The single largest factor in confused territorial claims and counter-claims in the South China Sea is China’s hotly disputed insistence that it has sovereignty over nearly all of the sea as defined by its acquisitive Nine Dash Line. One-third of all global shipping passes through the sea, and there are large untapped oil and mineral reserves below the water. All of the South China Sea’s littoral states have some competing claims, but none are so wide-ranging or dangerously damaging to international stability as China’s.

China first built a shaky-looking structure on Mischief Reef in 1995 but what has caused great alarm this week is that the US Navy has just revealed that China is currently engaged in building large sandbanks on shallow submerged coral reefs in the Spratly and Paracel Islands, reinforcing them with concrete quays, and then constructing buildings and harbours. These “forward naval stations” mean China is strengthening its military presence in these sensitive islands where it disputes the status quo shared by Taiwan, the Philippines, Brunei, Malaysia, Indonesia and Vietnam.
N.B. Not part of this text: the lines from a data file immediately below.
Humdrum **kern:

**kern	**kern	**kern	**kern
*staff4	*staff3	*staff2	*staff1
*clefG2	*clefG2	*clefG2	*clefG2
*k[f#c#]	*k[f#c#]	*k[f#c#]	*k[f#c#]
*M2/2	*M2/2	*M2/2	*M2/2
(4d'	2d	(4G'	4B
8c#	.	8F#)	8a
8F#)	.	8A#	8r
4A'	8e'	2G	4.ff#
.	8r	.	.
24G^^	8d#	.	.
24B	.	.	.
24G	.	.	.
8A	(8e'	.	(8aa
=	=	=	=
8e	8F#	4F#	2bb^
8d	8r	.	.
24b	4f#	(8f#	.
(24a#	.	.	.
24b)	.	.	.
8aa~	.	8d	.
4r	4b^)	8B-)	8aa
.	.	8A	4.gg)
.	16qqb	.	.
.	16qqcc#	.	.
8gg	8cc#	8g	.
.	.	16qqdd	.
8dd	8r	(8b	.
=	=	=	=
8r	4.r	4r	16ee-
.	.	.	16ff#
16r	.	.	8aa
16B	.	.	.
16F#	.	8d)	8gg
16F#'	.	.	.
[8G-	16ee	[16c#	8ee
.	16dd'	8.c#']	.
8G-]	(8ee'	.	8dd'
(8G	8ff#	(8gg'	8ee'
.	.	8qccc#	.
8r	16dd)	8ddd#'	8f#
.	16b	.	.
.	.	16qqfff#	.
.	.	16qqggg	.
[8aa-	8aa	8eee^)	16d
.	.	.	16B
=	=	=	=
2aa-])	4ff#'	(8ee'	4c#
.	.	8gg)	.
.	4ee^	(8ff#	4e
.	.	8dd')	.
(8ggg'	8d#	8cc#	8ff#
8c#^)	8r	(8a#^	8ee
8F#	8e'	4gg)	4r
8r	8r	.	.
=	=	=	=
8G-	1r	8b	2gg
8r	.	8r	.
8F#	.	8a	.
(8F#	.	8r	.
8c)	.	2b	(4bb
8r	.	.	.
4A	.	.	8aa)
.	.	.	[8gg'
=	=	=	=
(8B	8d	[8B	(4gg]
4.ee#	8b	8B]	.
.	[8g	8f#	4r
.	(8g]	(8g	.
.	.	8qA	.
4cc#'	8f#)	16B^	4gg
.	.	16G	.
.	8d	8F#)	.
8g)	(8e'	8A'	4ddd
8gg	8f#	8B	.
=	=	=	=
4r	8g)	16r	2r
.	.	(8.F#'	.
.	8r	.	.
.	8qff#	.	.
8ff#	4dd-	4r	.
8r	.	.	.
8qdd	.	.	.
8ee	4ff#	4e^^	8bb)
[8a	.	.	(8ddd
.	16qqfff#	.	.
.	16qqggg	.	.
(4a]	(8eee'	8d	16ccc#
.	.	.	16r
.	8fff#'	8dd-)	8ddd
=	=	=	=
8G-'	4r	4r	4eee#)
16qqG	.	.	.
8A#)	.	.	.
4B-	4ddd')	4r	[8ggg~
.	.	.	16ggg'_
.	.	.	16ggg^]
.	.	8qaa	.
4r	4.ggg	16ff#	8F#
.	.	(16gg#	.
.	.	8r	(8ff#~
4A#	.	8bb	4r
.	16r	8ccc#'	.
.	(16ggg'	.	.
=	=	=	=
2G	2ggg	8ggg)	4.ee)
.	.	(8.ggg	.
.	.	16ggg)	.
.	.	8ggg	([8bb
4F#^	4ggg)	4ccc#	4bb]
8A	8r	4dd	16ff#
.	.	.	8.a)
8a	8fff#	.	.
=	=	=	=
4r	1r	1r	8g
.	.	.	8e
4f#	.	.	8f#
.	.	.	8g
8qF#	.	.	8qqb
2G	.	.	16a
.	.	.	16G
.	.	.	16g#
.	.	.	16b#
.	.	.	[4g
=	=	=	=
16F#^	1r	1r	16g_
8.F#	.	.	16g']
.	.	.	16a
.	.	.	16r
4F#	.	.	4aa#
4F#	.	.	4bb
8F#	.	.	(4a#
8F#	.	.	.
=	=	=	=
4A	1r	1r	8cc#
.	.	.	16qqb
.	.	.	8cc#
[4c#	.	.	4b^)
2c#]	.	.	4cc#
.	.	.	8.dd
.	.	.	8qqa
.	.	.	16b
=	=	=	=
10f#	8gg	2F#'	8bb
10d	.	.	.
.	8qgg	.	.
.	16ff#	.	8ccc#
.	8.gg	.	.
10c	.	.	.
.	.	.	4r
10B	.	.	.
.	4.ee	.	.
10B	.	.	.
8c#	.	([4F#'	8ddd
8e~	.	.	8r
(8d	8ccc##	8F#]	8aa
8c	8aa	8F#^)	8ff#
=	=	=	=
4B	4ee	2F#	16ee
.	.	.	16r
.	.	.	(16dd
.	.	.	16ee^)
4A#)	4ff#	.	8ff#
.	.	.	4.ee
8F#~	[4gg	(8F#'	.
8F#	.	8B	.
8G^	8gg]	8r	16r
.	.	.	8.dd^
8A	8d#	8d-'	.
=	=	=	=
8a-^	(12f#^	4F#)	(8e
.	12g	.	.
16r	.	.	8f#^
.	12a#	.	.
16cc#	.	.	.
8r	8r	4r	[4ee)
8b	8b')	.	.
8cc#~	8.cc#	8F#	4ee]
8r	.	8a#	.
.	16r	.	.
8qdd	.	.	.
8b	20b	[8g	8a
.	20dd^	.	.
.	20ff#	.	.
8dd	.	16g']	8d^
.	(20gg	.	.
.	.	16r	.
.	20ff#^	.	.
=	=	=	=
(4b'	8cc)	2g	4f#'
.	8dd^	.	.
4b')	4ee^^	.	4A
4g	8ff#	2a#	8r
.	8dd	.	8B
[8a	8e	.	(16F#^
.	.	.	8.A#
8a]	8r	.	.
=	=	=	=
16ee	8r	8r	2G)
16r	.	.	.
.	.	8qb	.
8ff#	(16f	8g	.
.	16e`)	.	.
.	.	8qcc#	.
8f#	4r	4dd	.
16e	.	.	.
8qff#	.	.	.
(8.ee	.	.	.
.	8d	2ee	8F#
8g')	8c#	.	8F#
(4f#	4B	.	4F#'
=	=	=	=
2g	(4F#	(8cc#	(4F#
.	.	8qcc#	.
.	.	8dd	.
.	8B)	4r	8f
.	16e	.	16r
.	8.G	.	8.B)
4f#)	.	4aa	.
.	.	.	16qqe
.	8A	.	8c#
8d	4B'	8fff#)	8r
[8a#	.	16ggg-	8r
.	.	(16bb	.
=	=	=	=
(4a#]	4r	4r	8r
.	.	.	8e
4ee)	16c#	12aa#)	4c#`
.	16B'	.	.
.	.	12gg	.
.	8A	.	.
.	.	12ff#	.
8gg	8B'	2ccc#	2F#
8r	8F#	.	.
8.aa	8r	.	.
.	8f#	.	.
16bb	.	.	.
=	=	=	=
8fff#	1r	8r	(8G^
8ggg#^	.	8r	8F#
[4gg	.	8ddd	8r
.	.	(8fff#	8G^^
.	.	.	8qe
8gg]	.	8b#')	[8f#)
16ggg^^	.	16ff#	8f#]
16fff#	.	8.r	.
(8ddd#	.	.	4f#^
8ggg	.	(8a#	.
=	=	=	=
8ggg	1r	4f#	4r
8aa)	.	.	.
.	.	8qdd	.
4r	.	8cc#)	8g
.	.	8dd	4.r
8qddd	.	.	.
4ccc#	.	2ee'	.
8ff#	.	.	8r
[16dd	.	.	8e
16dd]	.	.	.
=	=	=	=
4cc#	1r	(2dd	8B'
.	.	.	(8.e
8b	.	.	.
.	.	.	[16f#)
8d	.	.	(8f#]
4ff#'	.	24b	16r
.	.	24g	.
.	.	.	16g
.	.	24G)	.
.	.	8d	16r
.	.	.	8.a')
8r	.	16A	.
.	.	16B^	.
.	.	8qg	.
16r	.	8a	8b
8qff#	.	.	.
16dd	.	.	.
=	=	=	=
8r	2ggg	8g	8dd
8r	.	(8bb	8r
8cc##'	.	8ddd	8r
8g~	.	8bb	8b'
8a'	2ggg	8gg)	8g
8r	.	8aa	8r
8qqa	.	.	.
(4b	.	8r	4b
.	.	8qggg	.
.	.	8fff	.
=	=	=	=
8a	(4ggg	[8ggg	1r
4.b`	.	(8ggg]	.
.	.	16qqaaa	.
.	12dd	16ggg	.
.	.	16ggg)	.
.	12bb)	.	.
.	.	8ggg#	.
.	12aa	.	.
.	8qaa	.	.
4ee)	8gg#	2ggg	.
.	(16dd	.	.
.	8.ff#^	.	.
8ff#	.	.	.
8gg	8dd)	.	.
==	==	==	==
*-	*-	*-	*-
Rather than heading for a dangerous military clash with incalculable effects on vital international shipping routes, the better way forward would be to work with the 2002 China-Asean Declaration of Conduct, in which all the parties committed to “exercise self-restraint in the conduct of activities that would complicate or escalate disputes and affect peace and stability”. This does not include building fortified sandbanks. And it does not include letting China’s Foreign Minister Wang Yi get away with claiming that China’s construction work is “legal and reasonable”.